Written and Directed by Naoyuki Kajimoto, Kristie Miller and James Norton
Reviewed by A. Filem Wänker for Uniformity
In this quirky comedy we find the protagonist, Nao, in search of direction: temporal direction. This is a film about the lengths we will go to find direction, and our vulnerability to magical thinking and easy fixes.
Nao begin his search for direction at the heart of entropy. This, he thinks, must be the source of direction. Ultimately, though, he finds no direction in entropy. Early in the film we find him distressed at the realisation that somewhere in our universe, entropy might be decreasing.
Disappointed, he resumes his search. It is then, when he is at his lowest, that Nao meets The Primitivists. Initially suspicious of the idea that direction is a primitive matter, the Primitivists offer Nao diachronic grounding relations. In one very funny scene they pull these relations out of a hat, alongside a fluffy white bunny. Look, they say, these are what gives us direction.

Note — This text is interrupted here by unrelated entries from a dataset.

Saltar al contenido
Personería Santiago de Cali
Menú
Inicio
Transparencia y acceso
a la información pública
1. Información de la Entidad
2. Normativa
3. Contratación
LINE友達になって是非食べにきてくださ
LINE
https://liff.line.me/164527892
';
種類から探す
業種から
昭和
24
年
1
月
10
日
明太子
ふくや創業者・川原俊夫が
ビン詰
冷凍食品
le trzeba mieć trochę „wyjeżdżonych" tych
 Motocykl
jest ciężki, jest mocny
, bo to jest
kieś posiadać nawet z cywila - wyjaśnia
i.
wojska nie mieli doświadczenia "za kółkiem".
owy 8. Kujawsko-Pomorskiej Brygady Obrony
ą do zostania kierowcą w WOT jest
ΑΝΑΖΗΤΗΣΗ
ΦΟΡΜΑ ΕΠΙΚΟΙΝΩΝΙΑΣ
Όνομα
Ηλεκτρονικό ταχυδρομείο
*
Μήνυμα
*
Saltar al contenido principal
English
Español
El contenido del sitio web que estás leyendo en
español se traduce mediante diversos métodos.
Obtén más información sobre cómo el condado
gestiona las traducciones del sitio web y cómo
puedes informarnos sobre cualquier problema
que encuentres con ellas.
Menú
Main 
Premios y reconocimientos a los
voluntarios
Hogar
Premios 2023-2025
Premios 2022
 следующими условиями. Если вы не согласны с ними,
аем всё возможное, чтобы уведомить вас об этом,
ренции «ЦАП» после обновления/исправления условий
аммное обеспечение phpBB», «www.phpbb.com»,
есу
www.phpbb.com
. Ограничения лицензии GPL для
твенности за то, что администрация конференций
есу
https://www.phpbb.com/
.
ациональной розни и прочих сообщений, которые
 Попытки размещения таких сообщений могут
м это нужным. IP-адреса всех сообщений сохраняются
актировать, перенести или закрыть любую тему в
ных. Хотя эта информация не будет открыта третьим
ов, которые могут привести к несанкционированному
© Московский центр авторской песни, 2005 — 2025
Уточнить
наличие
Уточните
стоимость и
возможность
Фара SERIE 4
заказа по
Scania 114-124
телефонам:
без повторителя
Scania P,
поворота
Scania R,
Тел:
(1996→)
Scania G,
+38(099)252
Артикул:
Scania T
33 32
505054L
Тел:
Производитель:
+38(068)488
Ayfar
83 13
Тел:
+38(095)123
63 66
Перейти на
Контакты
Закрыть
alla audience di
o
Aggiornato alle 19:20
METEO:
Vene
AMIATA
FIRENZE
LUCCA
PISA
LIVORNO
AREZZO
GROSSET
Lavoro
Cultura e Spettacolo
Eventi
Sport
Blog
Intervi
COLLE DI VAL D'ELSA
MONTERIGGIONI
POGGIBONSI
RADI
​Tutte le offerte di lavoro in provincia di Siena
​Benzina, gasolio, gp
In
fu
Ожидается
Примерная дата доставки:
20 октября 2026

When Nao complains that this doesn't seem to explain direction at all, the Primitivists take him on a whirlwind ride on the Circus of Grounding, showing him wonders beyond his belief (a woman sawed in half, a half-man half-donkey, some disjunctions).
Overwhelmed by the lights and colours of the Circus, Nao abandons his quest for direction, and takes up life as one of the Primitivists. In the last show of the film we see Nao standing on a street with a sandwich board that reads “accept diachronic grounding relations into your life.” Funny, but painful. Three stars.